Food delivery drivers are voicing their discontent as operators of major online food ordering platforms plan to raise delivery fees charged to restaurants.
According to management companies and industry observers, the riders are unhappy with this move because it primarily benefits the platform operators, not them.
Despite the anticipated increase in sales for the operators, the riders face the same harsh working conditions and high demand without seeing any improvement in their earnings.
In fact, one of the largest delivery platforms has even reduced delivery fees for its customers, which has decreased the amount of money available for the drivers.
Rider Union, the country’s first labor union for delivery workers, gathered its members in front of the presidential office in central Seoul on Aug. 22. 추천 Restaurant owners using the country’s major online food delivery platforms like Baemin, Yogiyo and Coupang Eats were also present there.
Together, they demanded that the administration and the government impose stricter regulations on platform operators to prevent riders and restaurant owners from unfairly falling victim to the planned rate hike and other harmful practices threatening the delivery industry ecosystem.
The protest came after Baemin increased the commission rate charged to restaurants earlier this month to 9.8 percent per order from 6.8 percent.

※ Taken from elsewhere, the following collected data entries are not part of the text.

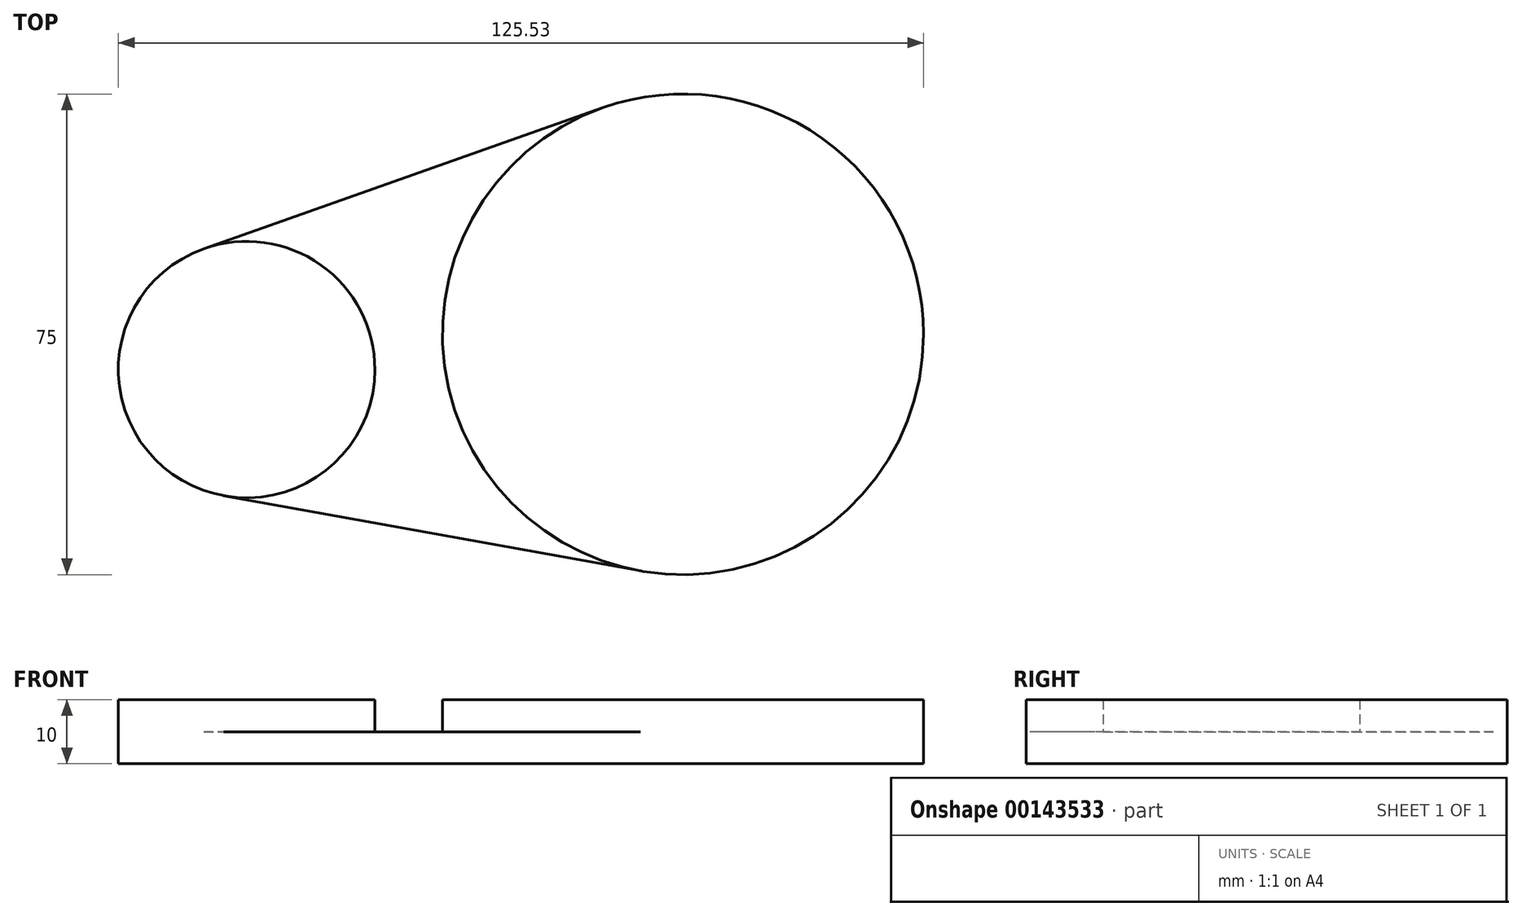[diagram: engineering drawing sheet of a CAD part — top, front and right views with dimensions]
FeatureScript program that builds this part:
annotation { "Feature Type Name" : "Feature", "Feature Type Description" : "" }
export const myFeature = defineFeature(function(context is Context, id is Id, definition is map)
    precondition{}
    {
        {
            var Q0;
            Q0=qCreatedBy(makeId("Top.planeOp"),FACE);
            var sketch = newSketch(context, id + "F0", { "sketchPlane" : qUnion([Q0])});
            skCircle(sketch, "E0", {"center": v(-39.37, 5.77) * mm, "radius": 20 * mm});
            skCircle(sketch, "E1", {"center": v(28.66, 11.26) * mm, "radius": 37.5 * mm});
            skLineSegment(sketch, "E2", {"start": v(-46.04, 24.62) * mm, "end": v(16.16, 46.62) * mm});
            skLineSegment(sketch, "E3", {"start": v(-42.93, -13.91) * mm, "end": v(22, -25.64) * mm});
            skLineSegment(sketch, "E4.bottom", {"start": v(-58.75, -32.63) * mm, "end": v(-24.57, -32.63) * mm});
            skLineSegment(sketch, "E4.top", {"start": v(-58.75, -59.6) * mm, "end": v(-24.57, -59.6) * mm});
            skLineSegment(sketch, "E4.left", {"start": v(-58.75, -32.63) * mm, "end": v(-58.75, -59.6) * mm});
            skLineSegment(sketch, "E4.right", {"start": v(-24.57, -32.63) * mm, "end": v(-24.57, -59.6) * mm});
            skCircle(sketch, "E5.cCircle", {"center": v(-42.22, -37.82) * mm, "radius": 5.19 * mm, "construction": true});
            skLineSegment(sketch, "E5.0", {"start": v(-45.21, -32.63) * mm, "end": v(-39.22, -32.63) * mm});
            skLineSegment(sketch, "E5.1", {"start": v(-39.22, -32.63) * mm, "end": v(-36.22, -37.82) * mm});
            skLineSegment(sketch, "E5.2", {"start": v(-36.22, -37.82) * mm, "end": v(-39.22, -43) * mm});
            skLineSegment(sketch, "E5.3", {"start": v(-39.22, -43) * mm, "end": v(-45.21, -43) * mm});
            skLineSegment(sketch, "E5.4", {"start": v(-45.21, -43) * mm, "end": v(-48.2, -37.82) * mm});
            skLineSegment(sketch, "E5.5", {"start": v(-48.2, -37.82) * mm, "end": v(-45.21, -32.63) * mm});
            skPoint(sketch, "E5.0.midPoint", {"position": v(-42.22, -32.63) * mm});
            skCircle(sketch, "E6.cCircle", {"center": v(-53.03, -35.72) * mm, "radius": 2 * mm, "construction": true});
            skLineSegment(sketch, "E6.0", {"start": v(-51.87, -37.72) * mm, "end": v(-54.18, -37.72) * mm});
            skLineSegment(sketch, "E6.1", {"start": v(-54.18, -37.72) * mm, "end": v(-55.34, -35.72) * mm});
            skLineSegment(sketch, "E6.2", {"start": v(-55.34, -35.72) * mm, "end": v(-54.18, -33.72) * mm});
            skLineSegment(sketch, "E6.3", {"start": v(-54.18, -33.72) * mm, "end": v(-51.87, -33.72) * mm});
            skLineSegment(sketch, "E6.4", {"start": v(-51.87, -33.72) * mm, "end": v(-50.72, -35.72) * mm});
            skLineSegment(sketch, "E6.5", {"start": v(-50.72, -35.72) * mm, "end": v(-51.87, -37.72) * mm});
            skPoint(sketch, "E6.0.midPoint", {"position": v(-53.03, -37.72) * mm});
            skCircle(sketch, "E7", {"center": v(-6.19, -55.66) * mm, "radius": 15.94 * mm});
            skCircle(sketch, "E8.cCircle", {"center": v(-12.82, -45.74) * mm, "radius": 2.54 * mm, "construction": true});
            skLineSegment(sketch, "E8.0", {"start": v(-9.92, -45.34) * mm, "end": v(-11.02, -48.05) * mm});
            skLineSegment(sketch, "E8.1", {"start": v(-11.02, -48.05) * mm, "end": v(-13.93, -48.45) * mm});
            skLineSegment(sketch, "E8.2", {"start": v(-13.93, -48.45) * mm, "end": v(-15.73, -46.14) * mm});
            skLineSegment(sketch, "E8.3", {"start": v(-15.73, -46.14) * mm, "end": v(-14.62, -43.42) * mm});
            skLineSegment(sketch, "E8.4", {"start": v(-14.62, -43.42) * mm, "end": v(-11.72, -43.02) * mm});
            skLineSegment(sketch, "E8.5", {"start": v(-11.72, -43.02) * mm, "end": v(-9.92, -45.34) * mm});
            skPoint(sketch, "E8.0.midPoint", {"position": v(-10.47, -46.7) * mm});
            skLineSegment(sketch, "E9", {"start": v(-18.63, -70.73) * mm, "end": v(-13.16, -66.48) * mm});
            skSolve(sketch);
        }
        {
            var Q0;
            {var subQ0=sQuery(id+"F0.wireOp",EDGE,"E0");var subQ1=makeQuery(id+"F0.imprint","INTERSECT",VERTEX,{"derivedFrom":[subQ0,sQuery(id+"F0.wireOp",EDGE,"E2")]});Q0=makeQuery(id+"F0.imprint","IMPRINT",FACE,{"disambiguationData":[TD([[makeQuery(id+"F0.imprint","IMPRINT",EDGE,{"disambiguationData":[TD([[subQ1,-1.0]])],"derivedFrom":subQ0}),1.0]])]});}
            var Q1;
            {var subQ0=sQuery(id+"F0.wireOp",EDGE,"E1");var subQ1=makeQuery(id+"F0.imprint","INTERSECT",VERTEX,{"derivedFrom":[subQ0,sQuery(id+"F0.wireOp",EDGE,"E2")]});Q1=makeQuery(id+"F0.imprint","IMPRINT",FACE,{"disambiguationData":[TD([[makeQuery(id+"F0.imprint","IMPRINT",EDGE,{"disambiguationData":[TD([[subQ1,-1.0]])],"derivedFrom":subQ0}),1.0]])]});}
            extrude(context, id + "F1", {"entities" : qUnion([Q0, Q1]), "depth" : 10 * mm, "offsetDistance" : 25 * mm});
        }
        {
            var Q0;
            {var subQ0=sQuery(id+"F0.wireOp",EDGE,"E2");Q0=makeQuery(id+"F0.imprint","IMPRINT",FACE,{"disambiguationData":[TD([[makeQuery(id+"F0.imprint","IMPRINT",EDGE,{"derivedFrom":subQ0}),-1.0]])]});}
            extrude(context, id + "F2", {"entities" : qUnion([Q0]), "operationType" : NewBodyOperationType.ADD, "flatOperationType" : FlatOperationType.REMOVE, "depth" : 5 * mm, "offsetDistance" : 25 * mm, "domain" : OperationDomain.MODEL});
        }
    });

The protesters urged the government to introduce a new policy to monitor and control online platforms and objected to the current environment where the operators are free from such legal guidelines.
They added that without such measures, it’s virtually impossible to express any grievances against major platform operators like Baemin, the biggest platform operator in Korea run by Woowa Brothers, which takes up almost 65 percent of food delivery market shares, in fear of losing customers.